Scan the records for the word "инновационной". Copy each line that includes it.

• RECORDS FOR THIS EXERCISE:
──────────
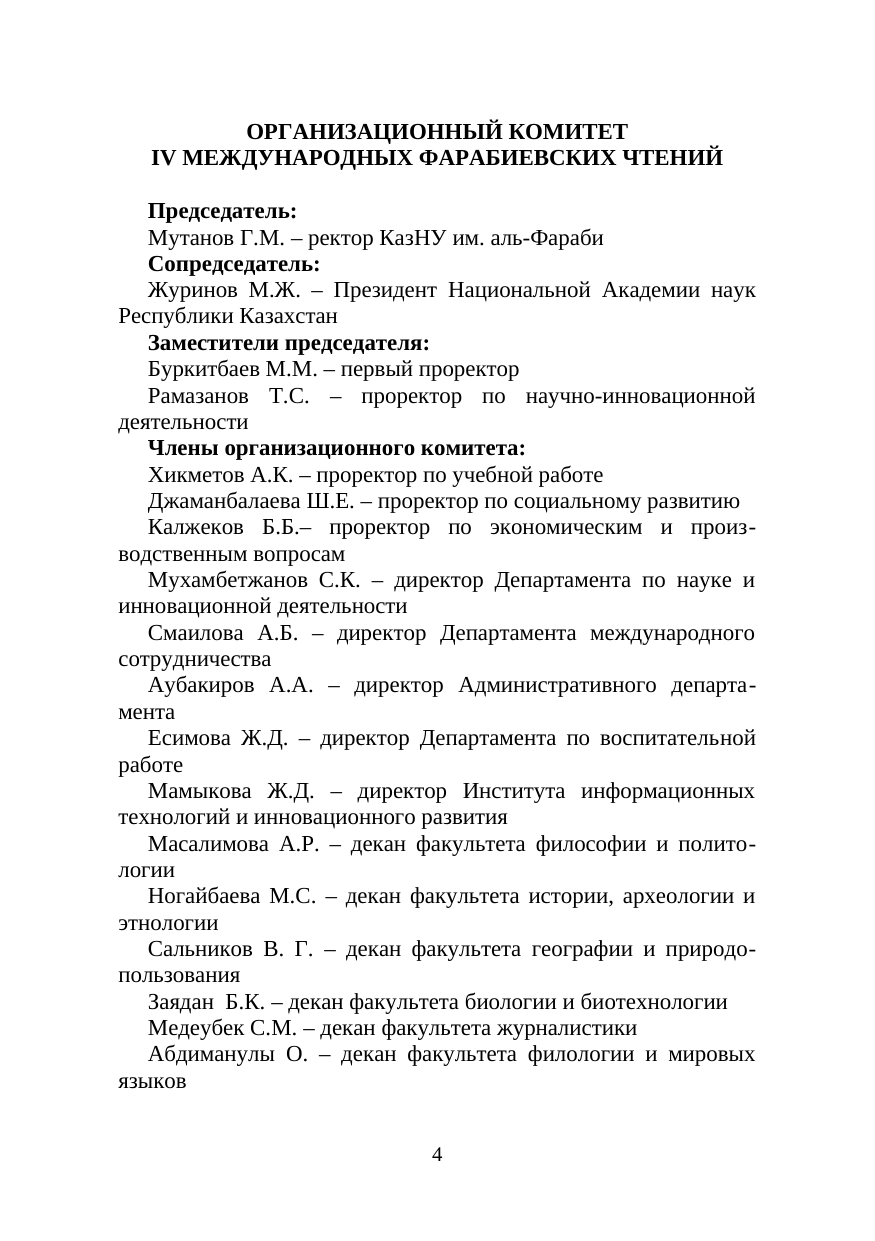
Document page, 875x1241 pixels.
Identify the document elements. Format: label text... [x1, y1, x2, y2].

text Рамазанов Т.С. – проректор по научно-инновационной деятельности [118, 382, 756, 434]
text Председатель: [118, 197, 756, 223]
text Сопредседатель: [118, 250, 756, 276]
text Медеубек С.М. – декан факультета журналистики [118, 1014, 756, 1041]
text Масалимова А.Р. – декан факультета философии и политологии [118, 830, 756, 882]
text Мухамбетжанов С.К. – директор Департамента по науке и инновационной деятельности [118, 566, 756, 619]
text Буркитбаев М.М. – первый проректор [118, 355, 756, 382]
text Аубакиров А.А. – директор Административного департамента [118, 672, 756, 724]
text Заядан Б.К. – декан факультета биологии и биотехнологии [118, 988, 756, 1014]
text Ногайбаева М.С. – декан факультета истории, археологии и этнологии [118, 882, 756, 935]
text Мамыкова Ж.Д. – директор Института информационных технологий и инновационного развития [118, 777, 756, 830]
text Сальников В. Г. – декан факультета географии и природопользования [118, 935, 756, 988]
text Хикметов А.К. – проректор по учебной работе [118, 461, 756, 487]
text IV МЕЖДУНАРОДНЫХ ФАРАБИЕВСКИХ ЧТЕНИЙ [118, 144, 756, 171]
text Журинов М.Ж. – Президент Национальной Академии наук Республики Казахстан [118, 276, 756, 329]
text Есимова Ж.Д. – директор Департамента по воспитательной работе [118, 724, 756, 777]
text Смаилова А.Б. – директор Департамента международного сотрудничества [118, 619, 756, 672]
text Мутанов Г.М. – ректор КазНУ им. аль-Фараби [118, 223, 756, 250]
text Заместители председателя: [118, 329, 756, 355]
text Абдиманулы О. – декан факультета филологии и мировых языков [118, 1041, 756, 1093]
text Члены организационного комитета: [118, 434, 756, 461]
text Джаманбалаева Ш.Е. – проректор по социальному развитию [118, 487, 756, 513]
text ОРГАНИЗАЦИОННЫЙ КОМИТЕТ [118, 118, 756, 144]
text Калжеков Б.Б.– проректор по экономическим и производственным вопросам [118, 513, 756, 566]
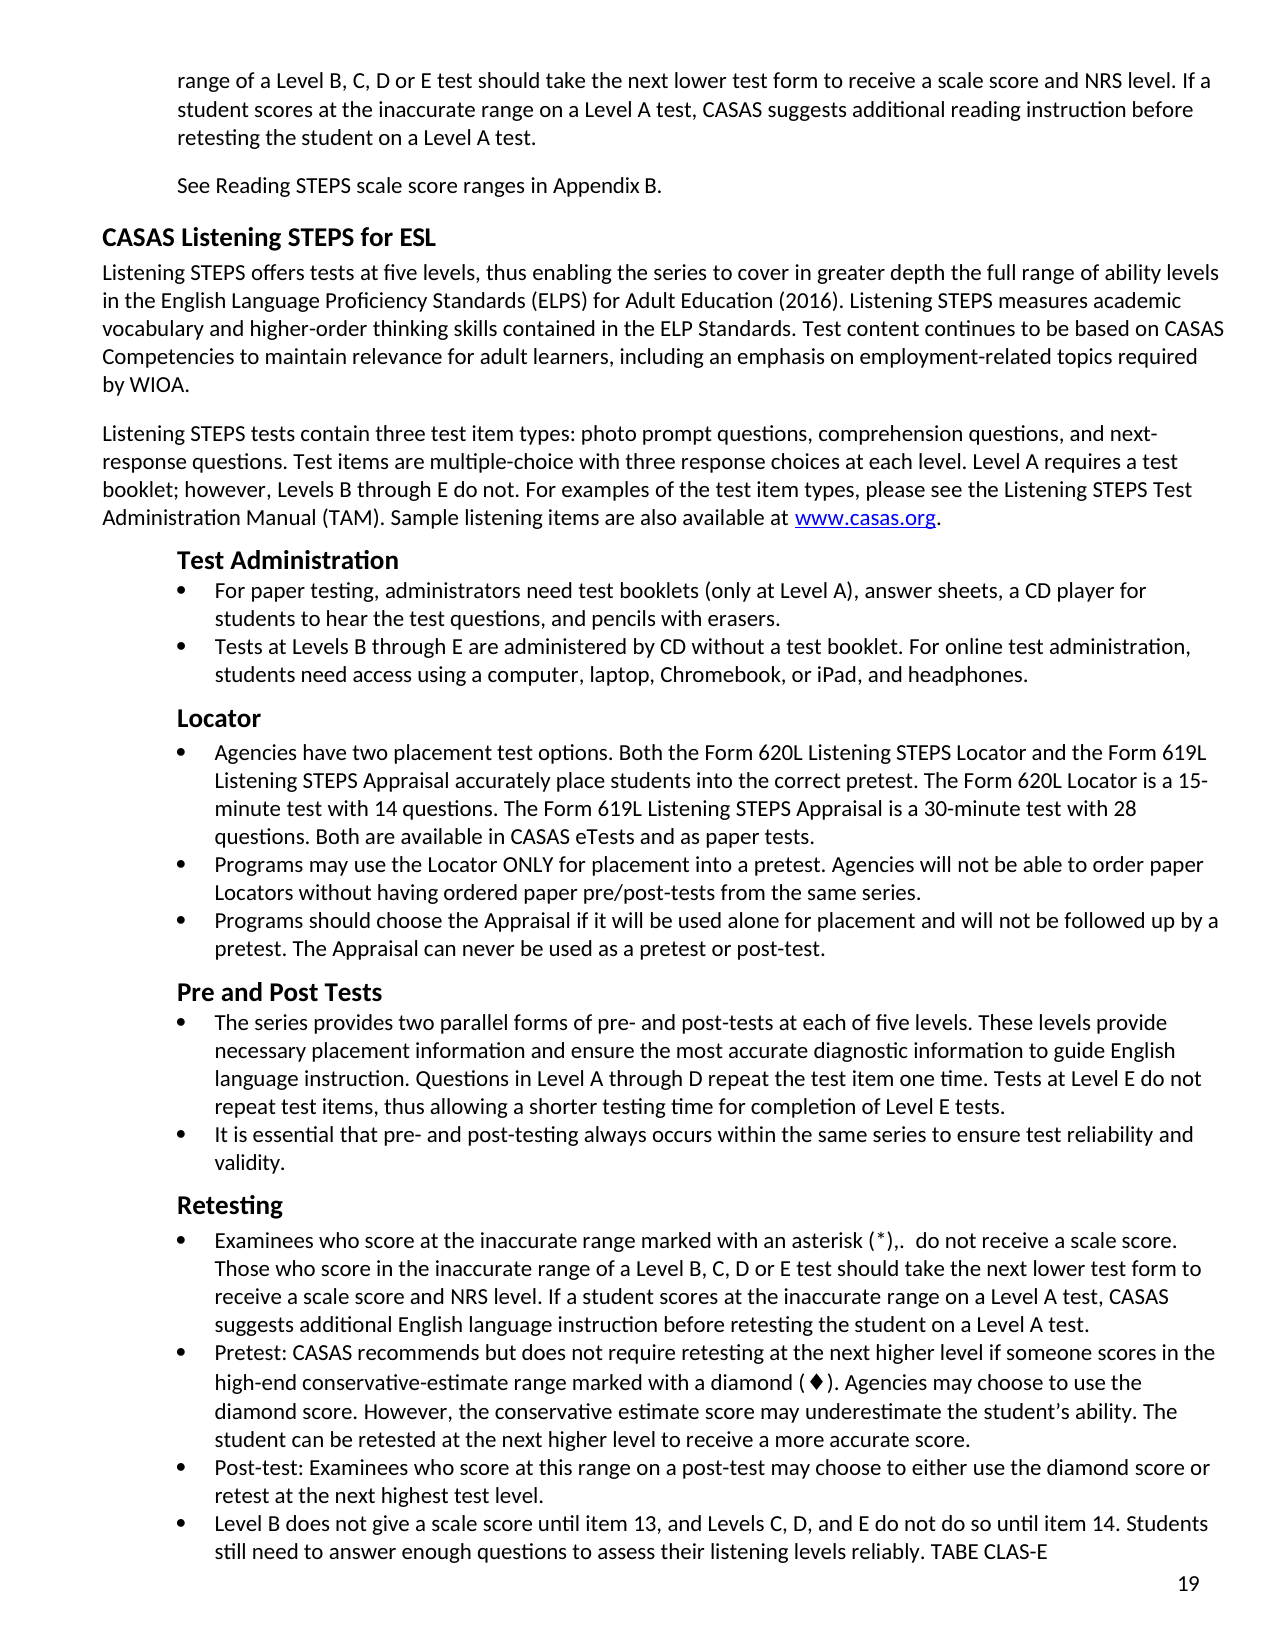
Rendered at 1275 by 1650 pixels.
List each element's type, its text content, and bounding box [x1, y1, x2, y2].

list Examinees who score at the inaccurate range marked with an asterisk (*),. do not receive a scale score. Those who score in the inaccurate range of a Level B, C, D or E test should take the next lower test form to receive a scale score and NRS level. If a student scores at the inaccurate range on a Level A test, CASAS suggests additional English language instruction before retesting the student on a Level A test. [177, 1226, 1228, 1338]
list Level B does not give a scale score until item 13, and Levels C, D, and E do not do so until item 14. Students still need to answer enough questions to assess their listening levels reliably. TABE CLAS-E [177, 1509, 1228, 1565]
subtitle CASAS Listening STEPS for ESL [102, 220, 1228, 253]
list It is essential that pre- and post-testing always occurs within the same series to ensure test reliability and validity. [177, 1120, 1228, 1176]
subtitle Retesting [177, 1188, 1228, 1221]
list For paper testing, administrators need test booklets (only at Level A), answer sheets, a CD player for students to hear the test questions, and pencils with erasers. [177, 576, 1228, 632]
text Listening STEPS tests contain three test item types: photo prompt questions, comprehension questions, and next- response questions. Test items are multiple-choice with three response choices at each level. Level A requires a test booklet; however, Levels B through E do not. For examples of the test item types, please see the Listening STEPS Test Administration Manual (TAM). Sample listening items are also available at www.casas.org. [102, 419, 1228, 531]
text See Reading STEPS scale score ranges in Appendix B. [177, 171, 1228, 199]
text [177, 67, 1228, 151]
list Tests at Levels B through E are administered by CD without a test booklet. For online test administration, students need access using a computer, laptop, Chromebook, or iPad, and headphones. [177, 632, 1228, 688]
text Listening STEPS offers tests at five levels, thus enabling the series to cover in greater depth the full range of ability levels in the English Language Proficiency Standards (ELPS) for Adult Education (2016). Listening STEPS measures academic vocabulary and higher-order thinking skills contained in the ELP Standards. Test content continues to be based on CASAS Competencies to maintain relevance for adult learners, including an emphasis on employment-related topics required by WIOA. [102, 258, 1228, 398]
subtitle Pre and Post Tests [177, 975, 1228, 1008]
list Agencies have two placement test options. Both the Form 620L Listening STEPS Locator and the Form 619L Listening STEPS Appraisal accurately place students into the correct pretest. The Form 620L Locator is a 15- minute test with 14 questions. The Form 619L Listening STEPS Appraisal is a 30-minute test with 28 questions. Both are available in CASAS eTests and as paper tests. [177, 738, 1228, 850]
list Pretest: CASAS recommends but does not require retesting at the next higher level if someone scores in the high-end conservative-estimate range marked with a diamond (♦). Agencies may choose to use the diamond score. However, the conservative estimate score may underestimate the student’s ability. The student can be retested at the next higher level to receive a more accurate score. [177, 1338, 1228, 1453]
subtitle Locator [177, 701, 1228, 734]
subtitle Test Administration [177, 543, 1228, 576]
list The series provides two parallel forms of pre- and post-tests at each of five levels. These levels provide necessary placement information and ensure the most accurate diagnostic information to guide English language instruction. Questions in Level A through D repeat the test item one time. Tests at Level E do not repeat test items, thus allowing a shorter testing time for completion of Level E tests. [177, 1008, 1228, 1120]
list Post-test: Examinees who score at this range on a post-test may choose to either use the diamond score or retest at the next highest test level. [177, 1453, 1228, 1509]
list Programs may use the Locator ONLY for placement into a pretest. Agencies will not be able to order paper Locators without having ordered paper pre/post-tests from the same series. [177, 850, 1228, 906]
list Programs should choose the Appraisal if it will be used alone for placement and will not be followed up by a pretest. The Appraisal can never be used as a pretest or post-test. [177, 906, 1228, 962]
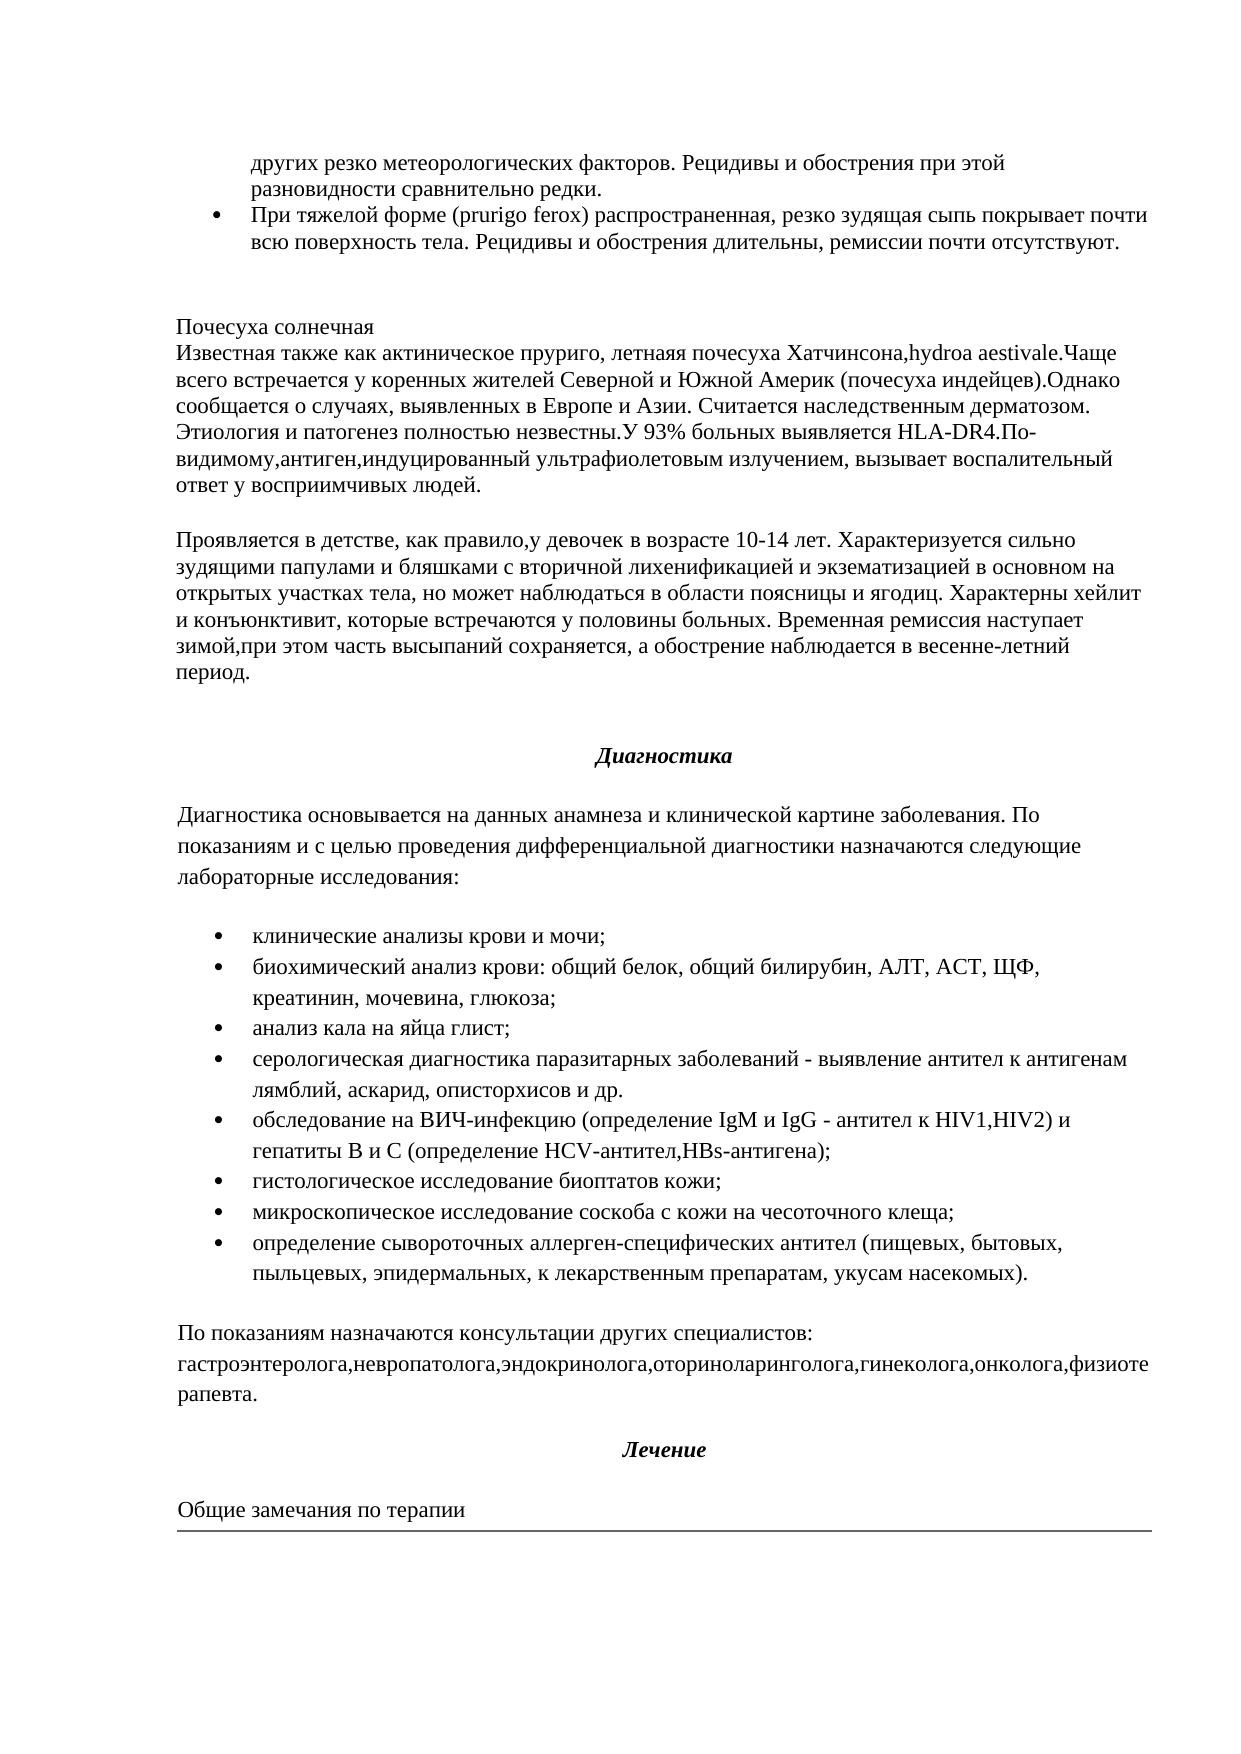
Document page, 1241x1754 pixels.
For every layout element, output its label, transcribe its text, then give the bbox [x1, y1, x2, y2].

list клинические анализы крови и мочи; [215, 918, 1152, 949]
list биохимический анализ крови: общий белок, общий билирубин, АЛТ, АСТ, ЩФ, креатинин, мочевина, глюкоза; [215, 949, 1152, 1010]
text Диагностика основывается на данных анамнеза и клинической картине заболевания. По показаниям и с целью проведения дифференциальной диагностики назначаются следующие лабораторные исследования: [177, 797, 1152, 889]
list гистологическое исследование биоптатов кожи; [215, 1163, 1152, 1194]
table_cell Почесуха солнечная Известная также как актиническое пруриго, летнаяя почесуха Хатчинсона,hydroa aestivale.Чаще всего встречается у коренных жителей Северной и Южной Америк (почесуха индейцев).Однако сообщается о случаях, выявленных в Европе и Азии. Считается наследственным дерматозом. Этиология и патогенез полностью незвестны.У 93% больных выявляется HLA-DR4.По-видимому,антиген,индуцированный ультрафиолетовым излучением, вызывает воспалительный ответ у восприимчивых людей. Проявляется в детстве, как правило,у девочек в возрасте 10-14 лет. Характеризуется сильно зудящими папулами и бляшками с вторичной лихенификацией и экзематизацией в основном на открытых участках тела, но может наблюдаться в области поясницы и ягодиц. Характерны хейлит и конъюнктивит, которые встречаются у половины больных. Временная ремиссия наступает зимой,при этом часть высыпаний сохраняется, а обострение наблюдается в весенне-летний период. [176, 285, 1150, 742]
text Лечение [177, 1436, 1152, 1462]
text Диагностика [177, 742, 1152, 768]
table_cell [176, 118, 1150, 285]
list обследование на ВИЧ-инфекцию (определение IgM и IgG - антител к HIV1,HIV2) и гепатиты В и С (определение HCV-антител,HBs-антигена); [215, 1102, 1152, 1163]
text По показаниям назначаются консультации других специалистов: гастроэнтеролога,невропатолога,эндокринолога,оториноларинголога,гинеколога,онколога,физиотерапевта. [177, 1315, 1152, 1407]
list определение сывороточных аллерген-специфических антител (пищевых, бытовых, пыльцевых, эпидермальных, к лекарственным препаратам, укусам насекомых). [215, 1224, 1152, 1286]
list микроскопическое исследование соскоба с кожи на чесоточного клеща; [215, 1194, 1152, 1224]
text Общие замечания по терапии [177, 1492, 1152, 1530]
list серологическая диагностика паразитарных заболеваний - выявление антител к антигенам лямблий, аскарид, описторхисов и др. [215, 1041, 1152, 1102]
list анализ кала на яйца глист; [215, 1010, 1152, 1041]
──────────
• SOLVED EXERCISE:
text Рамазанов Т.С. – проректор по научно-инновационной деятельности [118, 382, 756, 434]
text Мухамбетжанов С.К. – директор Департамента по науке и инновационной деятельности [118, 566, 756, 619]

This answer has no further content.